Speaking to the Women's National Republican Club in New York City Tuesday afternoon, the Ohio governor criticized the political strategy of Republican front-runner Donald Trump as one "based on exploiting Americans instead of lifting them up."
"Some who feed off of the fears and the anger that is felt by some of us, and exploit it, feed their own insatiable desires for fame or attention," he said.
"Just as disturbing are the solutions they offer," he continued. "We have heard proposals to create a religious test for immigration; to target neighborhoods for surveillance; to deport 11 and-a-half million people."
Presently, Kasich lags far behind Trump in the GOP delegate count -- 740 to 143. He trails Cruz by almost 400. A total of 1,237 delegates are needed to secure the Republican nomination.
On trimming the budget, Kasich said, "We have been offered hollow promises to impose a value-added tax, balance budgets through simple and whimsical cuts in 'fraud, waste and abuse.'"
On CBS This Morning earlier Tuesday, Kasich was emphatic about the possibility that he could become Trump's running mate on the Republican ticket -- saying there is "zero chance" that might happen.
"Look, I am running for president of the U.S. and that's it. If I'm not president -- which I think I have an excellent shot to be -- I will finish my term as governor and maybe I will be a co-host on your show. You never know," he said.
In an interview for a USA Today column published Monday, Trump had named Kasich as one of several people he likes as a potential vice presidential pick.
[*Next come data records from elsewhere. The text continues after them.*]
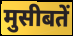
मुसीबतें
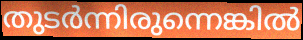
തുടർന്നിരുന്നെങ്കിൽ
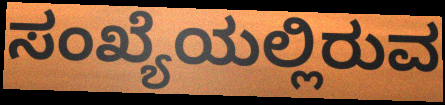
ಸಂಖ್ಯೆಯಲ್ಲಿರುವ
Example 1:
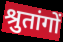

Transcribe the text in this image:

श्रुतांगों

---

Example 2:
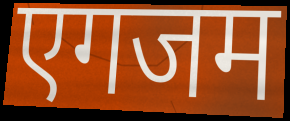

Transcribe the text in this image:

एगजम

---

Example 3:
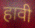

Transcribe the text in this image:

हावी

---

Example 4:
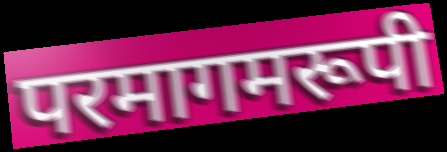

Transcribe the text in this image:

परमागमरूपी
He did not immediately comment on Kasich's remarks Tuesday.
On Monday during a CNN town hall, Kasich called the Republican primary delegate process "bizarre," and noted the Republican National Convention should open the process to more candidates.
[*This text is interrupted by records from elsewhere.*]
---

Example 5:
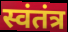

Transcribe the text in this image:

स्वंतंत्र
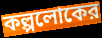
কল্পলোকের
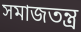
সমাজতন্ত্র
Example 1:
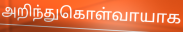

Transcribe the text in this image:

அறிந்துகொள்வாயாக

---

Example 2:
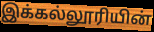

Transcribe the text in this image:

இக்கல்லூரியின்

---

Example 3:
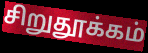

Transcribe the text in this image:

சிறுதூக்கம்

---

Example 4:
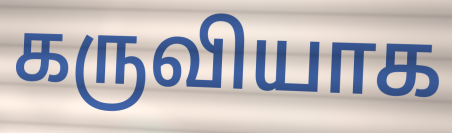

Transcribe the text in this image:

கருவியாக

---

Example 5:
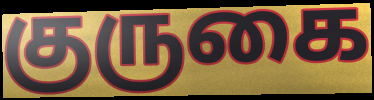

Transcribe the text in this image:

குருகை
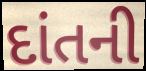
દાંતની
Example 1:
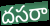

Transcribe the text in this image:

దసరా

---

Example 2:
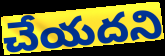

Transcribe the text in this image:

చేయదని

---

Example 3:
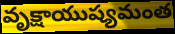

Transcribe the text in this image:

వృక్షాయుష్యమంత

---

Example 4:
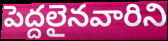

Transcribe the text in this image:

పెద్దలైనవారిని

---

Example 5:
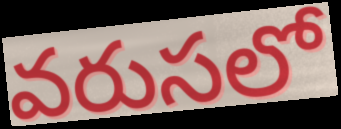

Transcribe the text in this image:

వరుసలో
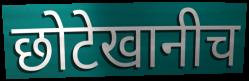
छोटेखानीच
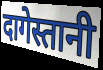
दागेस्तानी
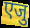
एजु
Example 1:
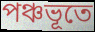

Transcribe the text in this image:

পঞ্চভূতে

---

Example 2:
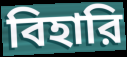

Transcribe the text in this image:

বিহারি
Kasich appeared at the town hall with his wife and twin teenage daughters.
Also during the town hall, he spoke about LGBT rights -- and asked "what the hell" was happening in Mississippi, where the governor signed a "religious freedoms" bill last week that allows businesses, due to religious beliefs, to deny service to people who are gay or transgender. Kasich's own state, however, has a similar law.
At another town hall earlier Monday, Kasich dodged a question about "conversion therapy," a disproven technique banned in many states that attempts to convert homosexuals into heterosexuals. Instead, he explained his position on gay marriage -- that he doesn't agree with it, but respects the U.S. Supreme Court's declaration of same sex unions as a fundamental right.
Kasich also told CBS News that he would not have signed North Carolina's so-called "bathroom law" that directs public facilities to designate bathrooms for use by people based exclusively on their "biological sex."